Or, dans le même temps, vous organisez la recentralisation, en ranimant les projets d'intérêt général qui justifient que l'État passe outre tous les documents d'urbanisme locaux ! Et vous renvoyez sur ce point à une élaboration par ordonnances ! Votre réforme de l'urbanisme rend le droit encore plus complexe : les énergies en seront paralysées. Vous nous aviez promis une loi pour concrétiser les avancées du Grenelle I. Ce n'est en rien le cas.

La réforme des collectivités prévoit des modifications de compétences. En matière de transport, le partage complexe des responsabilités a parfois empêché la mise en oeuvre de réelles politiques intégrées. Or nous venons de discuter de mesures qui prendront un tout autre sens d'ici un an.

Votre projet de loi comporte des avancées, mais on est loin d'un new deal écologique. Et nous avons des doutes sur l'efficacité de ce texte.
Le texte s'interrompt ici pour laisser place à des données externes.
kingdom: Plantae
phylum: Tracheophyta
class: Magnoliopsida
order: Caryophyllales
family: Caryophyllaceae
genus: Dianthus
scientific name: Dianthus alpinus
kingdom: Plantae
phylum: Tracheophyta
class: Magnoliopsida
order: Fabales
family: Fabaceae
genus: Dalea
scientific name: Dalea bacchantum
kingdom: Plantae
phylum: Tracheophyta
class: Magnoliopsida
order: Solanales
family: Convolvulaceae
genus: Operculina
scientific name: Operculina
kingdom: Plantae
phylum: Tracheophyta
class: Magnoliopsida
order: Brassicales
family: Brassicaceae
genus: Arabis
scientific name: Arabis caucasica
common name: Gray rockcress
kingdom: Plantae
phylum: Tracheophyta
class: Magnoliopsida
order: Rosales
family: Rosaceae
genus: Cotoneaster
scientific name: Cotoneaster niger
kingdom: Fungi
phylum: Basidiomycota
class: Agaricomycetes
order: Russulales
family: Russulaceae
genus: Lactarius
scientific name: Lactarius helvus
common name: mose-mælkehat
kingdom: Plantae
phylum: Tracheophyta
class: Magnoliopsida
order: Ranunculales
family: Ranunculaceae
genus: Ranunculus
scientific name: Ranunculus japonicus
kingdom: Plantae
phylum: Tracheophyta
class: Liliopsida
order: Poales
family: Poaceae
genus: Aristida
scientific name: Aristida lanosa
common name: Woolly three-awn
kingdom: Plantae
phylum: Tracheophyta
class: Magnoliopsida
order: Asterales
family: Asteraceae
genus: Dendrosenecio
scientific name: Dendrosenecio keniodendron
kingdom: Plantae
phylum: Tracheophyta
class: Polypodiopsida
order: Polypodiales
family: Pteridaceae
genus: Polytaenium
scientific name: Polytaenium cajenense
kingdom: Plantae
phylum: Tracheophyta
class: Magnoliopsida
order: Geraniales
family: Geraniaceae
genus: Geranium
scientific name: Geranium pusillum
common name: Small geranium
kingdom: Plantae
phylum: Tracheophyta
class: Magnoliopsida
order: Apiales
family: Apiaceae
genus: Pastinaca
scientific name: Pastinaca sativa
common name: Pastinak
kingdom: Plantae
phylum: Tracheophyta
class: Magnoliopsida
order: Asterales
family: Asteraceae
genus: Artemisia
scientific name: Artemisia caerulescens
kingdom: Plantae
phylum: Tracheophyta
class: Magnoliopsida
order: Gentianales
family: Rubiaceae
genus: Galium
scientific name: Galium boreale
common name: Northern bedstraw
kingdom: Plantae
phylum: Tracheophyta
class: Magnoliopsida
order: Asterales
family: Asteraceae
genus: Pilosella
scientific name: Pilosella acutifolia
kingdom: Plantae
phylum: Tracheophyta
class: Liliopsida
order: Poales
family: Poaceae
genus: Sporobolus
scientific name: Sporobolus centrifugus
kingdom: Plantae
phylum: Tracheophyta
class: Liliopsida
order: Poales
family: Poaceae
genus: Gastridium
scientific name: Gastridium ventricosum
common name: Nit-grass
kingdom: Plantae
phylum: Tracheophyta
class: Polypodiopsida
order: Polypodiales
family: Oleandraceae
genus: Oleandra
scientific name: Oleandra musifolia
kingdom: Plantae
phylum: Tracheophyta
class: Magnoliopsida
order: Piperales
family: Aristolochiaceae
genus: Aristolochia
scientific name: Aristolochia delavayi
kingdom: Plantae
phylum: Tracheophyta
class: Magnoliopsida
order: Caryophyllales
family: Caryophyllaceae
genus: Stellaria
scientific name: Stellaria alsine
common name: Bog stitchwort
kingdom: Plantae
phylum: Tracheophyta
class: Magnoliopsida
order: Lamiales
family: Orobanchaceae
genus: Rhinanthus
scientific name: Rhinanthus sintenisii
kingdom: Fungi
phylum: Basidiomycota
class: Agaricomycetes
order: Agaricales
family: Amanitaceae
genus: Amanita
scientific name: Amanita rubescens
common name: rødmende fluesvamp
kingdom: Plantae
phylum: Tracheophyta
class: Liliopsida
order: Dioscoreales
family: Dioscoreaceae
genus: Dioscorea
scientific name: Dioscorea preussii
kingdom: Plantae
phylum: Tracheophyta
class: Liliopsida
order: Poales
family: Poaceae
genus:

Les collectivités ont l'obligation d'appliquer dès 2010 des normes de basse consommation dans leurs bâtiments. Mais aucune ressource ne leur est allouée pour financer la transition ; le Gouvernement leur a refusé l'accès au prêt à taux zéro. M. Repentin nous a communiqué l'exemple d'une petite commune de Savoie dont le projet de réhabilitation d'un bâtiment communal coûtera 35 % de plus.

Enfin, les enquêtes publiques environnementales concernent chaque année 17 000 projets, mais vous réduisez leur champ. En mai dernier, le ministre de la relance a annoncé une réforme des seuils de déclenchement afin de développer plus rapidement des projets qui contribuent au soutien de l'économie. Il en résultera une judiciarisation des procédures.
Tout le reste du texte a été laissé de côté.